“Red” makes a good case for gray power
Call it the film equivalent of the “Traveling Wilbury’s.” “Red” is a sly caper film that boasts an Oscar laden, all-star veteran cast yet is anything but old and tired. Thankfully, it has more in common with the ensemble cool of “Ocean’s Eleven” than the geezer-got-a-gun silliness of last summer’s ” The Expendables”. Graphic novel adaptations rarely feature AARP card carrying actors, nor are they this smart and accessible- not just a coincidence.
Solid as usual Bruce Willis (the least interesting character here -likely by design) is Frank, a lonely retired government agent who feigns lost pension checks so he has an excuse to call Sarah (Mary Louise-Parker a delightfully deadpan dish) a friendly- voiced social security employee. When a death squad is sent to eliminate Frank he sets out to save Sarah by kidnapping her, and the fun really begins as Frank decides to get the old gang of covert assassins together.
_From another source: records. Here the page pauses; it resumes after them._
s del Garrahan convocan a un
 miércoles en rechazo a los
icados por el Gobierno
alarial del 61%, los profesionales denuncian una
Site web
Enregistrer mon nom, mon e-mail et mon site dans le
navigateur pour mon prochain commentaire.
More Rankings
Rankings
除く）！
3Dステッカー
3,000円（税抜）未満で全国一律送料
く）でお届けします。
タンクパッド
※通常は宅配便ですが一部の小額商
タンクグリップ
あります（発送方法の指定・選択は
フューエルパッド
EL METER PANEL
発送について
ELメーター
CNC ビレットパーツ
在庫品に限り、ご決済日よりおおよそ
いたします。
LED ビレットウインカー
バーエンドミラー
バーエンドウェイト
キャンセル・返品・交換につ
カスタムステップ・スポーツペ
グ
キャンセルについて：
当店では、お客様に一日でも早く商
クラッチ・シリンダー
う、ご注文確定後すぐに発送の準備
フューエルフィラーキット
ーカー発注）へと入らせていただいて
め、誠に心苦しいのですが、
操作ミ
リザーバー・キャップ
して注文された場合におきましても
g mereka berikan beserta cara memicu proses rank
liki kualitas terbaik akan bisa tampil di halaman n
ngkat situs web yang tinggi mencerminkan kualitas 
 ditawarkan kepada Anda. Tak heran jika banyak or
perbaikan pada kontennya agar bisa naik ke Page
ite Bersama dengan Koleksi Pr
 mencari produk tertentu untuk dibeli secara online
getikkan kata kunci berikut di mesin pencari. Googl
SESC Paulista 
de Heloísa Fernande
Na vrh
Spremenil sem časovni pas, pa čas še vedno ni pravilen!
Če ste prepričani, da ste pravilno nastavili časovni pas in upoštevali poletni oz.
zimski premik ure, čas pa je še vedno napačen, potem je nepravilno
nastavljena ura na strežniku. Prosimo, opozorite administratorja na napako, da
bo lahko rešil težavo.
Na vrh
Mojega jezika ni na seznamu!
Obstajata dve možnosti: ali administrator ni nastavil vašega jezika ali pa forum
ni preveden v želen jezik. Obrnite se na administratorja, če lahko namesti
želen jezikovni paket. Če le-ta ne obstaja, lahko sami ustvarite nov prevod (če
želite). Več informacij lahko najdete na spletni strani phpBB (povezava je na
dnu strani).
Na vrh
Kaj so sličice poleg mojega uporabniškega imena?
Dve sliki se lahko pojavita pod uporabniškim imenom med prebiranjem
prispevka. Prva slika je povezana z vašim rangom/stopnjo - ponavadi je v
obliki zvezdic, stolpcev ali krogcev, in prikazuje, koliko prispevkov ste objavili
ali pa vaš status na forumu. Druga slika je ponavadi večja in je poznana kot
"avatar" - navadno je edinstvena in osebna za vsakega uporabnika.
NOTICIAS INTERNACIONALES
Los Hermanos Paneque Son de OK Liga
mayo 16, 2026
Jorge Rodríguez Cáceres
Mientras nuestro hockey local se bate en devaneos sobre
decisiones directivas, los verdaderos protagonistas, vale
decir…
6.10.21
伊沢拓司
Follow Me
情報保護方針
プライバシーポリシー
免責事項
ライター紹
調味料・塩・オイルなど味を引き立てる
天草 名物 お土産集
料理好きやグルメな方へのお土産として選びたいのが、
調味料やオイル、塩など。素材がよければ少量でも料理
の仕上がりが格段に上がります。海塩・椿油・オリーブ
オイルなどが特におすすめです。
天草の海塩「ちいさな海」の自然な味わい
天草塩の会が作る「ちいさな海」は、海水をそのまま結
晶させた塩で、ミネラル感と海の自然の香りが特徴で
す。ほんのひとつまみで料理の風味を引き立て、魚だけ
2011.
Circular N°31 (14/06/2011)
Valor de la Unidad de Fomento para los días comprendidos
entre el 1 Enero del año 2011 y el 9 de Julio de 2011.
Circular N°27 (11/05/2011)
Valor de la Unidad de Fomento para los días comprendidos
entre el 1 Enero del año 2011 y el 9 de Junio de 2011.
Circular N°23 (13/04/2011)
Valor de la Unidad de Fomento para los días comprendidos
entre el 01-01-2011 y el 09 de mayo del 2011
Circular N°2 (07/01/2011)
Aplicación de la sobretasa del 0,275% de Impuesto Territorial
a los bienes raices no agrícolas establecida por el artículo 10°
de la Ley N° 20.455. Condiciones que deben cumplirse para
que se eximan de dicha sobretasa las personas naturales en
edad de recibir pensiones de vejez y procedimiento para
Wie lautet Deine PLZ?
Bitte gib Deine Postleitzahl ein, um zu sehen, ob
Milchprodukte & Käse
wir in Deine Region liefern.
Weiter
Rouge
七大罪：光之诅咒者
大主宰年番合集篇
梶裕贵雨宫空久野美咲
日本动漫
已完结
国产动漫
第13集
Much like this year’s underappreciated “Knight and Day” Frank and Sarah’s goofy chemistry works but the main attraction is the hip vibe stirred up by Morgan Freeman as a cool retirement home convalescent who can’t wait to get the “band” back together, Helen Mirren as a tough as nails flower arranger with an itchy trigger finger, Brian Cox as her former adversary/lover and John Malkovich, eccentric as ever as a paranoid swamp dweller.
One element that distinguishes “Red” is the somewhat credible gravity of the taut action sequences-our heroes actually get shot, in one case fatally, and yet the film stays true to its campy overtures.
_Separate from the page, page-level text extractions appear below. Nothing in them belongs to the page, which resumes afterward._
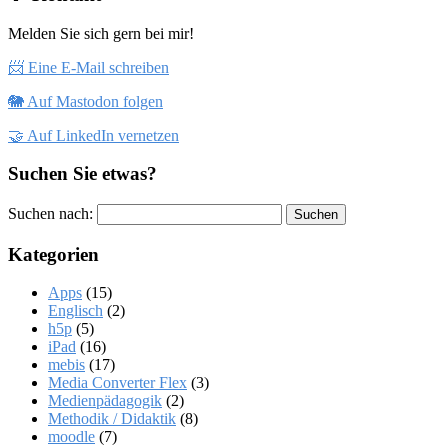
Melden Sie sich gern bei mir!
📨 Eine E-Mail schreiben
🐘 Auf Mastodon folgen
🤝 Auf LinkedIn vernetzen
Suchen Sie etwas?
Suchen nach:
Kategorien
Apps
(15)
Englisch
(2)
h5p
(5)
iPad
(16)
mebis
(17)
Media Converter Flex
(3)
Medienpädagogik
(2)
Methodik / Didaktik
(8)
moodle
(7)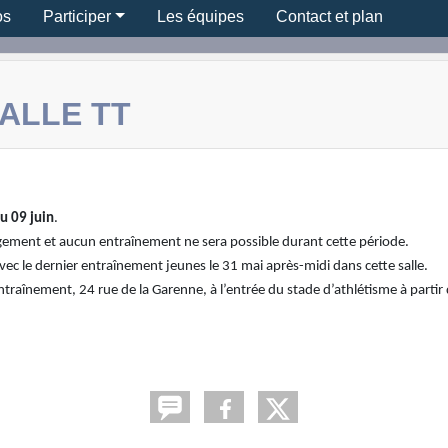
os
Participer
Les équipes
Contact et plan
ALLE TT
u 09 juin
.
ement et aucun entraînement ne sera possible durant cette période.
avec le dernier entraînement jeunes le 31 mai après-midi dans cette salle.
traînement, 24 rue de la Garenne, à l’entrée du stade d’athlétisme à partir 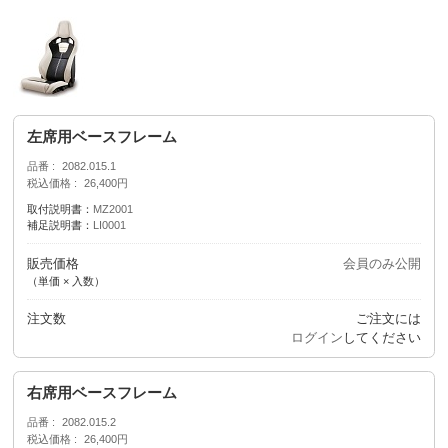
左席用ベースフレーム
品番
2082.015.1
税込価格
26,400円
取付説明書：
MZ2001
補足説明書：
LI0001
販売価格
会員のみ公開
（単価 × 入数）
注文数
ご注文には
ログイン
してください
右席用ベースフレーム
品番
2082.015.2
税込価格
26,400円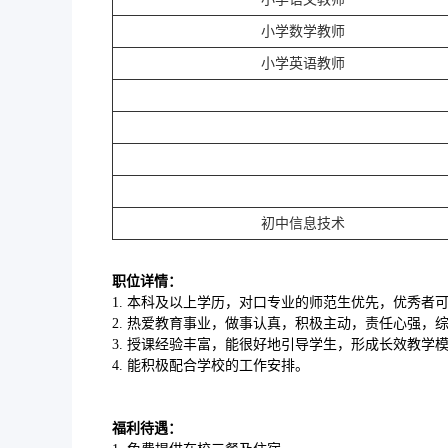
小学数学教师
小学英语教师
初中信息技术
职位详情：
1. 本科及以上学历，对口专业的师范生优先，优秀者
2. 热爱教育事业，做事认真，积极主动，责任心强
3. 授课经验丰富，能很好地引导学生，形成长效教学
4. 能积极配合学校的工作安排。
福利待遇：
When the tables get turned on the designated villain in a gray suit bureaucrat (suitably dour but likeable Karl Urban) the stakes seem real, if only for a moment. Then “Red” gets back to the business of celebrating its “fun with guns” quotient (and proving to be the attitudinal opposite of the gloomy and glee-free “Salt”). In the trustworthy hands of these graying icons-“Red” is proof that no one with real talent is expendable.
Grade: B+
Rated PG-13 for intense sequences of action violence and brief strong language.